Fatih Sultan Mehmed Han Hazretleri, Allah-u Teâla’nın veli kullarını ziyaret edip, onların duasını almayı, feyz ve bereketlerine kavuşmayı arzu ederdi.
Bir defasında, devrinin evliyâsından Vefâ-i Konevî’yi ziyarete gitti. Bu meşhur zâtı hiç görmemişti. Vefâ-i Konevî’nin kapısına kadar bizzat gitti. İçeri girmek için müsâade istedi.

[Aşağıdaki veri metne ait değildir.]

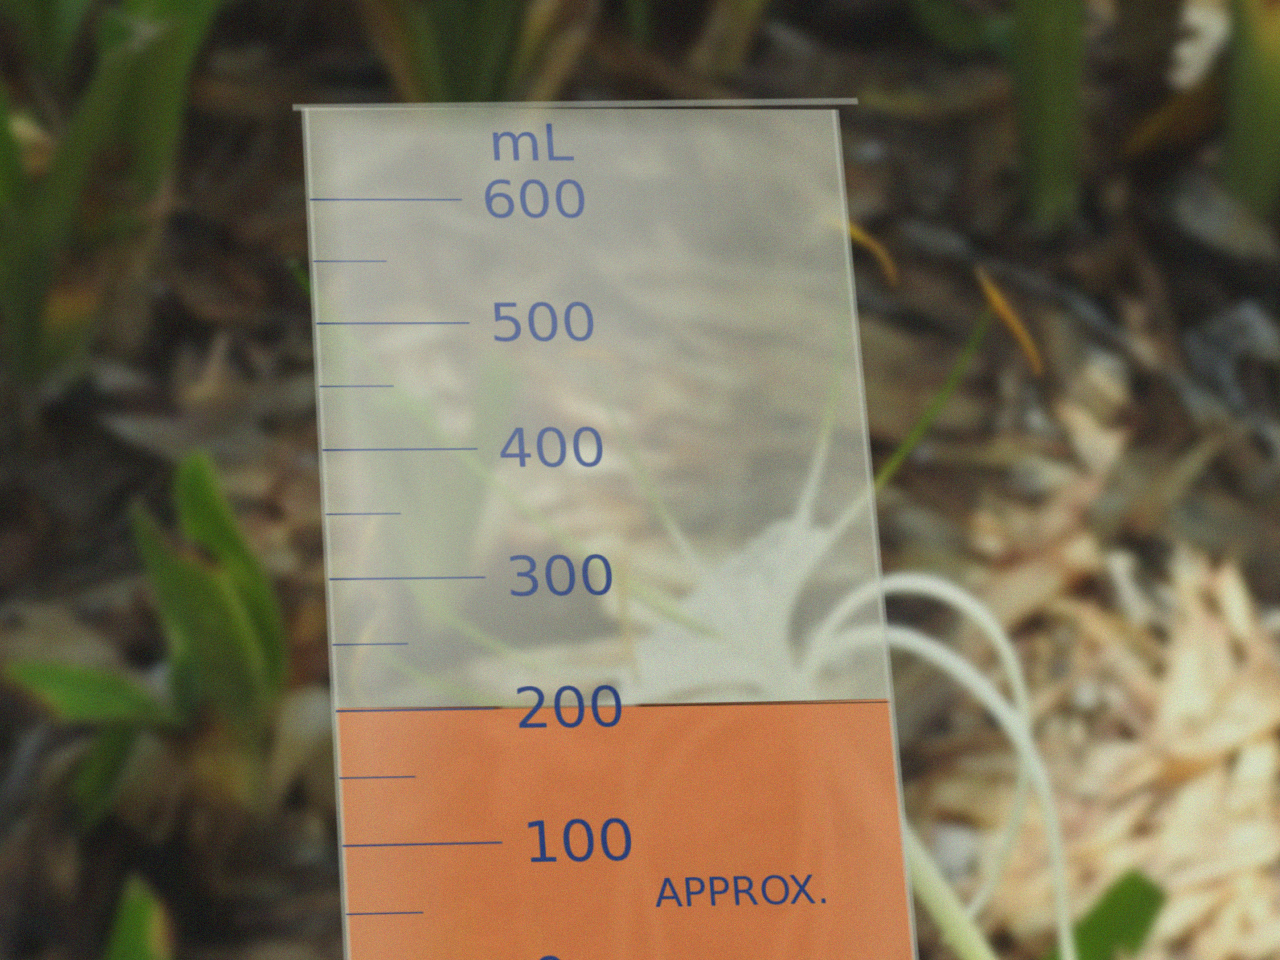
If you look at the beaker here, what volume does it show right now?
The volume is 200 mL
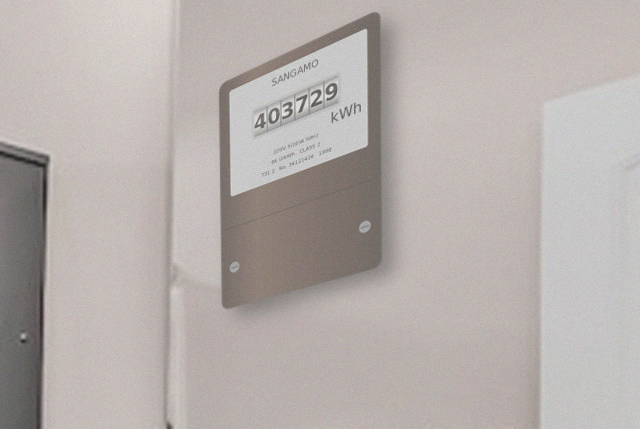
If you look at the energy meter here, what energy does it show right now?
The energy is 403729 kWh
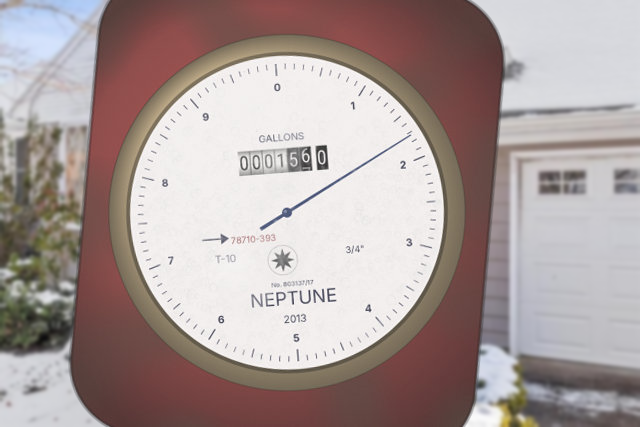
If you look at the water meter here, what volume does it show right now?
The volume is 1561.7 gal
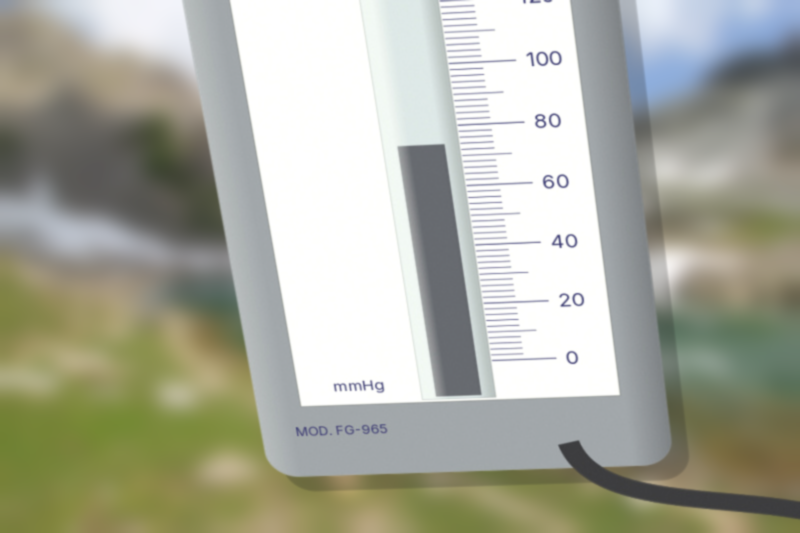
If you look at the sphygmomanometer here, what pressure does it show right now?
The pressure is 74 mmHg
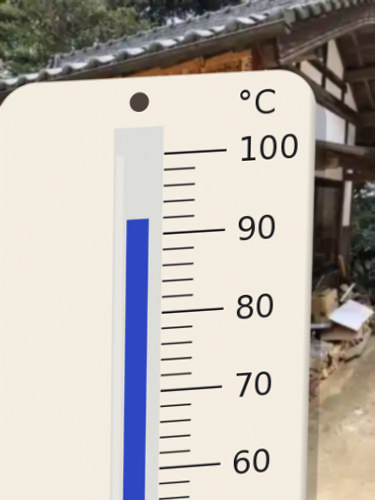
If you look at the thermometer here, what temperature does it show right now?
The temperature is 92 °C
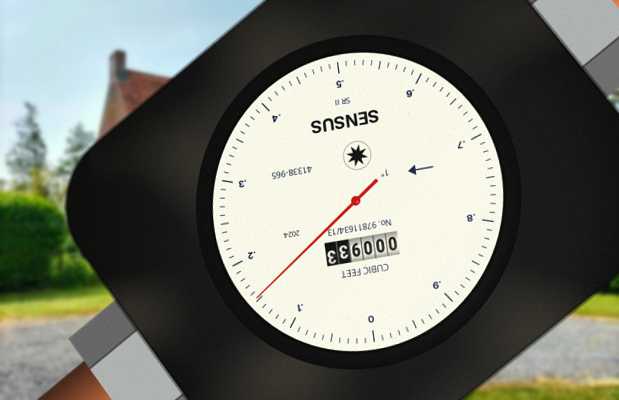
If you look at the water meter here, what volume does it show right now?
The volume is 933.15 ft³
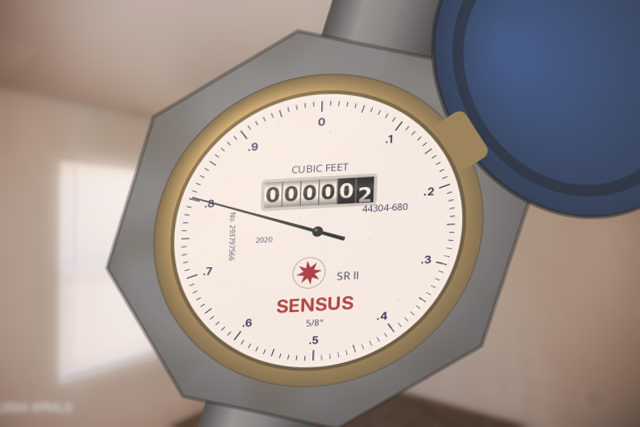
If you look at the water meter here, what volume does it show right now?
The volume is 1.80 ft³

Şeyh Ebu-l Vefâ, Padişahın kendisini ziyaretine izin vermedi. Bizans surlarını yıkan o yüce Padişah, garip bir dervişin kapıyı açmaması üzerine dönüp gitti. Âdetâ ağlar bir hâli vardı.
Şeyh Vefâ’nın talebeleri:
“Efendim, neden Padişahı kabul etmediniz?” diye, gözlerinden yaşlar akan hocalarına sordular ve “Hem siz üzüldünüz, hemde o” dediler.
Vefâ Hazretleri:
“Doğru söylersiniz. Ama inanıyorum ki, benim ona olan sevgim ve onun bize olan ihtiyacı, bize asıl vazifemizi unutturacak kadar fazladır. Dostluğumuz ve sohbetimiz, birçok insanın işinin yarım kalmasına sebep olacaktı.”
“Şimdi anladınız mı, sultanı neden kabul etmiyorum?” cevabını verdi.